The FRAP mechanism is usually used to evaluate the capacity of the antioxidant to stabilize free radicals, used in the evaluation of antioxidant activity of coffee and coffee-like beverages (Acidri et al. 2020). Based on available literature, the absolute values of AA depend largely on the followed methodology, nevertheless FRAP generally presents better results than ABTS assay, also known as Trolox equivalent antioxidant capacity (TEAC), or 2,2-Diphenyl-1-picrylhydrazyl (DPPH) assay. The AA results of baobab brews (Table 2) presented the initial value 8.2 mmol Fe2+/100 g (UBS), increasing until 55 min roasting time (18.9 mmol Fe2+/100 g) and decreasing later until 105 min (15.2 mmol Fe2+/100 g), similar to the reported previously concerning TPC (Table 2). As observed in Table 2, AA results of baobab brews were significantly lower than UCB (26.8 mmol Fe2+/100 g) and DeCB (24.3 mmol Fe2+/100 g). Previous reports also observed a correlation between TPC and AA on coffee extracts (Bobkova et al. 2020) and coffee substitutes (Samsonowicz et al. 2019). In fact, chlorogenic acid and polyphenols such as caffeic, ferulic and n-coumaric acids are identified as some of the compounds related to the antioxidant properties of coffee (Pinheiro et al. 2021; Bobkova et al. 2020). The impact of roasting degree in AA has been reported in previous studies (Alamri et al. 2022; Acidri et al. 2020), however results are not conclusive and may be dependent on processing conditions (Ismail et al. 2022).

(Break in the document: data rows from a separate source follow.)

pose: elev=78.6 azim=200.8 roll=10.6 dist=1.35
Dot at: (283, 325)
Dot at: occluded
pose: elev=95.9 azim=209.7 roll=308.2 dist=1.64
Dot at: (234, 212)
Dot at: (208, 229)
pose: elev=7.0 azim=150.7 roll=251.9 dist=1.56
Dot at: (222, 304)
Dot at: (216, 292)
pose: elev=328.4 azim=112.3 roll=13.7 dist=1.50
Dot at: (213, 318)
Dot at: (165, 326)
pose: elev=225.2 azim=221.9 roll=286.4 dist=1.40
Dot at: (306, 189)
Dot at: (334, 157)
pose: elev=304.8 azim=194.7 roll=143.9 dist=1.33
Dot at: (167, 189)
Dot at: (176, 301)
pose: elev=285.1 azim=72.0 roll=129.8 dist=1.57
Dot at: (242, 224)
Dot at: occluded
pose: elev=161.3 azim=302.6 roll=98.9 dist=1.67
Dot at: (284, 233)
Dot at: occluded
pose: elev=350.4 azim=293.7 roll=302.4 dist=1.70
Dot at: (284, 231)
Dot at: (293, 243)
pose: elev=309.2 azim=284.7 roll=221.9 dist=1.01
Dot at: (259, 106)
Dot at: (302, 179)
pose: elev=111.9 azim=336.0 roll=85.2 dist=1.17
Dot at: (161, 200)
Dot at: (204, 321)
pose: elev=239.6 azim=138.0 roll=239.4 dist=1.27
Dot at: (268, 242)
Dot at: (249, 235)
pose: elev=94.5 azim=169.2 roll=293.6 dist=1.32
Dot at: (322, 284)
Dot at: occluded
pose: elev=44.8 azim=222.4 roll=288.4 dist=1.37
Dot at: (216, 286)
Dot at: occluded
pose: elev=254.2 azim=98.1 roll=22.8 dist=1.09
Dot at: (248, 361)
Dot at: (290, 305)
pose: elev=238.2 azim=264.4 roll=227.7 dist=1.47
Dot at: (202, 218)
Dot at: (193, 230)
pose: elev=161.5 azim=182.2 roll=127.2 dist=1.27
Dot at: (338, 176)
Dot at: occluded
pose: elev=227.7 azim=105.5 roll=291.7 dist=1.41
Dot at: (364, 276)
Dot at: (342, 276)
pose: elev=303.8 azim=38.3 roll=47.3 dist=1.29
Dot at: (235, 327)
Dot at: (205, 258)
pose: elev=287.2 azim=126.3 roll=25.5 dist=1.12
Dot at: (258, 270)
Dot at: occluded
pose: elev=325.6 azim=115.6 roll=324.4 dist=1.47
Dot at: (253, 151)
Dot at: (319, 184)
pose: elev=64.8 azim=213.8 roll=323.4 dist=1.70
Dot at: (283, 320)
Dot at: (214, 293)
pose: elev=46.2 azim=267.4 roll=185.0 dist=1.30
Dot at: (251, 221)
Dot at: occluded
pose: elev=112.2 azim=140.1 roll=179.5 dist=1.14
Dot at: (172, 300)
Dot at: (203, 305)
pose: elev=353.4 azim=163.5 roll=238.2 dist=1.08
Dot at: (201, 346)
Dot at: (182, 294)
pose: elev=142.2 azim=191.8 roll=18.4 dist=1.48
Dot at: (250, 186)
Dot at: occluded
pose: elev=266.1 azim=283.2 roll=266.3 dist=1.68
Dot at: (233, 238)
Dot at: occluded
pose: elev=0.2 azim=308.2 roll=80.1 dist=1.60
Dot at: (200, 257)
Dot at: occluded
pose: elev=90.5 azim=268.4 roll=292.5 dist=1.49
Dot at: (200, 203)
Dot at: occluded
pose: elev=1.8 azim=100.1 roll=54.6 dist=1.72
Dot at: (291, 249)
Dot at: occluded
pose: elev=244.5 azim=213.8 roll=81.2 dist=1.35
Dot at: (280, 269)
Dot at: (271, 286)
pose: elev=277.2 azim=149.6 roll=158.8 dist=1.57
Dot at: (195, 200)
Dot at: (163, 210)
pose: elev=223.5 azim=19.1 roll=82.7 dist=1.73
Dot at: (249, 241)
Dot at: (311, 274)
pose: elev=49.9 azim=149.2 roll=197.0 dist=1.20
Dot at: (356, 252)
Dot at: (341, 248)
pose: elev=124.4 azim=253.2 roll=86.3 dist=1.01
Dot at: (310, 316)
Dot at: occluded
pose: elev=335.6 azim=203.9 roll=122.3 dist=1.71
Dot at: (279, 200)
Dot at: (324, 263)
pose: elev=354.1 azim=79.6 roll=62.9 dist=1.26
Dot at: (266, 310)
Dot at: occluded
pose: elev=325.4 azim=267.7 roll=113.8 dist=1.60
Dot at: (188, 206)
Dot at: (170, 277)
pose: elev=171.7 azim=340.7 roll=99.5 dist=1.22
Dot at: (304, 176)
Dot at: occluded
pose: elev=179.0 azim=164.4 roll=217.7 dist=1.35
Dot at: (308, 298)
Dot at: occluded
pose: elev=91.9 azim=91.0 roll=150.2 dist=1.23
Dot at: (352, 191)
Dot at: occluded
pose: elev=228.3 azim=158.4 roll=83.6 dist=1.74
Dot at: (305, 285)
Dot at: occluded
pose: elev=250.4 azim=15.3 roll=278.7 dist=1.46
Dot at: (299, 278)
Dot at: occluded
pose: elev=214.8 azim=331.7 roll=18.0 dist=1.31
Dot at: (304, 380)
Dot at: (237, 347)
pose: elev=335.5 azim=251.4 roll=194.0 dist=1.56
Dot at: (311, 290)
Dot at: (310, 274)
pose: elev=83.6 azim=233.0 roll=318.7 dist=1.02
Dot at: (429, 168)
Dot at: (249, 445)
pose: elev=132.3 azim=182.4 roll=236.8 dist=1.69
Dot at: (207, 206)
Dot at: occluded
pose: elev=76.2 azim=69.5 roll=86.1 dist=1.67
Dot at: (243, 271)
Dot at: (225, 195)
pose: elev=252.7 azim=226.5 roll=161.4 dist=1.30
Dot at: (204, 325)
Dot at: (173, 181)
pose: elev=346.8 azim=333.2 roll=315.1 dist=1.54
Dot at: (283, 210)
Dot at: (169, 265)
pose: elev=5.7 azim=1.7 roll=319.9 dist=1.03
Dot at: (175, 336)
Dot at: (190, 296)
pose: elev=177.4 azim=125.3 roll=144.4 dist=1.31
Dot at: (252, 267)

Caffeine is an alkaloid found in tea and coffee, odorless, with pronounced bitterness and important in the development of the flavour of brews (Ismail et al. 2022; Pinheiro et al. 2021). Actually, it is the most consumed psychoactive substance throughout the world, identified as stimulant of the central nervous system (Masi et al. 2016), with beneficial effects on neurological diseases and decreasing the risk of type 2 diabetes. Despite these positive impacts, caffeine intake is also related with nervousness, anxiety or increase on blood pressure (Belguidoum et al. 2014). In the present study, caffein of baobab brews (Table 2) presented results around 17.3 mg/100 g, for UBS sample, significantly lower than UCB (1139.5 mg/100 g) and DeCB (123.3 mg/100 g), consequence of the lower caffein content of baobab seeds (Olaitan et al. 2014). Additionally, caffeine increased from 17.3 mg/100 g (UBS) to 21.2 mg/100 g (RBS30) during the early 30 min roasting time, consequence of the drying effect (Table 1). However, from 55 to 105 min caffeine values did not present significant differences (P > 0.05), indicating a significant heat stability, as observed in previous reports (Alamri et al. 2022).

Conclusions

The current study focused on the evaluation of roasting time on the physico-chemical properties of baobab seeds and bioactive compounds of baobab brew, compared to unroasted coffee beans and decaffeinated. The effect of roasting time on baobab seeds was similar to the reported on coffee beans, namely lower water content, lower hardness and darker appearance, consequence of pyrolysis, caramelization and Maillard reactions. The results showed a decrease on the pH of baobab brew with roasting time, contrary to the reported for coffee beans. A correlation was observed between TPC and AA, with similar evolution during roasting time and obtaining maximum values around 55–80 min. Caffeine presented a solid heat stability, with values significantly lower than decaffeinated, making roasted baobab seeds a valid option for consumers with caffeine sensitivity.